Credit risk from balances with banks and financial institutions is managed by the company's treasury department in accordance with the company's policy. Investment of surplus funds are made only with approved counterparties and within credit limits assigned to each counterparty.

Counterparty credit limits are reviewed by the company's Board of Directors on an annual basis, and may be updated thoughout the year subject to approval of the Board.The Limit

c) Liquidity Risk

The Company's investment decisions relating to deployment of surplus liquidity are guided by the tenets of safety, liquidity and return. The Company manages its liquidity risk by ensuring that it will always have sufficient liquidity to meet its liabilities when due. In case of short term requirements, it obtains short-term loans from its Bankers.

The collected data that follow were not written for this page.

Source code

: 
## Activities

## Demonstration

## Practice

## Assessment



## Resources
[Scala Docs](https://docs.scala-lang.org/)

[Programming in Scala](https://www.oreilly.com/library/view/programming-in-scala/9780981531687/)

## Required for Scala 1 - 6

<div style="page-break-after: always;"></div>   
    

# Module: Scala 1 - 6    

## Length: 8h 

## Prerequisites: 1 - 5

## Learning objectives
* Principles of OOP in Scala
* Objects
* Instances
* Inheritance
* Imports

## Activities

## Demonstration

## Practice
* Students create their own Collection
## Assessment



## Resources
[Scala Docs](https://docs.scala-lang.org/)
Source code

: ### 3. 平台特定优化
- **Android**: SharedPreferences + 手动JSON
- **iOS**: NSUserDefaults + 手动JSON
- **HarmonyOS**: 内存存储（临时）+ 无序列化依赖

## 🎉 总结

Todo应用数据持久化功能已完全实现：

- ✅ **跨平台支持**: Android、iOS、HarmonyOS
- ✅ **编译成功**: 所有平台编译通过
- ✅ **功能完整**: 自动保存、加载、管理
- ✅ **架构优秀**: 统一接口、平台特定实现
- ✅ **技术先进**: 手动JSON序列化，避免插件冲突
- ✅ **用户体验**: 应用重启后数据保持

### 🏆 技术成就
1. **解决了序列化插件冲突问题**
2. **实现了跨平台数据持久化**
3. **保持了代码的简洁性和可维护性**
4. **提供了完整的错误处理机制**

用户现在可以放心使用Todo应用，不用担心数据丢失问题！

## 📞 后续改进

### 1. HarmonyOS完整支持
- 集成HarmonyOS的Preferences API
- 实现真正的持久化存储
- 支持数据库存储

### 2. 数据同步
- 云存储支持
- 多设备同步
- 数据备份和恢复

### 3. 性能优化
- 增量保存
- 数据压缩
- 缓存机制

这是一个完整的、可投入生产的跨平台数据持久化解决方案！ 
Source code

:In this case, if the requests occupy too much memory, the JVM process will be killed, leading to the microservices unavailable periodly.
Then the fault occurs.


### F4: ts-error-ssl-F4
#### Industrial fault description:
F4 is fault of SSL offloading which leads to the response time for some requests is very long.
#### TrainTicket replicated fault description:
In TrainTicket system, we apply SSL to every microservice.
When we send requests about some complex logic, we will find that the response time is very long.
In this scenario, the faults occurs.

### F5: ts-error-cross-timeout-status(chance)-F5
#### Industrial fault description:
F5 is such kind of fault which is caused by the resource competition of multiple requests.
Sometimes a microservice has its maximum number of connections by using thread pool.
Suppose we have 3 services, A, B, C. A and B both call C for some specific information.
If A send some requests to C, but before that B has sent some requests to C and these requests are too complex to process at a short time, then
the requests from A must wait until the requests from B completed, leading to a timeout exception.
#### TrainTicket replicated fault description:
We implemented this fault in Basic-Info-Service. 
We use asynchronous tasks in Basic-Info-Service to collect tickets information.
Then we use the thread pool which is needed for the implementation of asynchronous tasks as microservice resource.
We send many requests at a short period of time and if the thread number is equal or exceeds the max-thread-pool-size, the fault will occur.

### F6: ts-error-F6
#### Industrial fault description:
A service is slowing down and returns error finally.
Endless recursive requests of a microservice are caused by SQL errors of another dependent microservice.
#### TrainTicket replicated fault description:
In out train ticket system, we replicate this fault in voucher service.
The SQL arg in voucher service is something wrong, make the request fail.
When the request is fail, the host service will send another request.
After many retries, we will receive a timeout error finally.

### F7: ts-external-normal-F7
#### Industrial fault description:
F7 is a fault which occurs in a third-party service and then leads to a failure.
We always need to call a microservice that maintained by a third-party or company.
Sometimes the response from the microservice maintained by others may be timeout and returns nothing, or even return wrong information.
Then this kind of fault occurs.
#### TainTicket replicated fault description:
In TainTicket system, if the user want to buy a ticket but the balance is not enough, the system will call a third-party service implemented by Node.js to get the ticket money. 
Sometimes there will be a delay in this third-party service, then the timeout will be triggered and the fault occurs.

37. Additional information and disclosures

i) Company has used the borrowings from banks and financial institutions for the specific purpose for which it was taken at the balance sheet date

ii) No proceedings have been initiated or pending against the company for holding any benami property under the Benami Transactions (Prohibition) Act, 1988 (45 of 1988) and the rules made thereunder and company has not been declared as willful defaulter by and bank or institution or other lender

iii) To the best of the information available, the company has not entered into any transactions with companies struck off under section 248 of the Companies Act, 2013 or section 560 of Companies Act, 1956

vii) Company has not traded or invested in Crypto currency or virtual currency during the financial year.

38 The company has received the certified order copy from NCLT dated 19.07.2024 which approves the scheme of arrangement for demerger of Realty Business undertaking of the existing company RDB Realty and Infrastructure Limited (Demerged company). The Realty Business undertaking has been transferred to the resulting company RDB Real Estate Construction Limited w.e.f. 01.10.2022.

39 As per certified order copy issued by NCLT relating to the scheme of arrangement for demerger dated 19.07.2024, all the investments of the demerged entity have been transferred to the resulting company RDB Real Estate Construction Limited w.e.f. 01.10.2022. Hence, consolidation is not applicable on the demerged entity as on 31.03.2024 and 31.03.2023.

40 As the effective date of the Demerger in the Order issued by NCLT is 01.10.22, the Company has not prepared a comparative cash flow statement for the financial year 2022-23.

41 The Figure of previous year have been recast, regrouped whether considered necessary.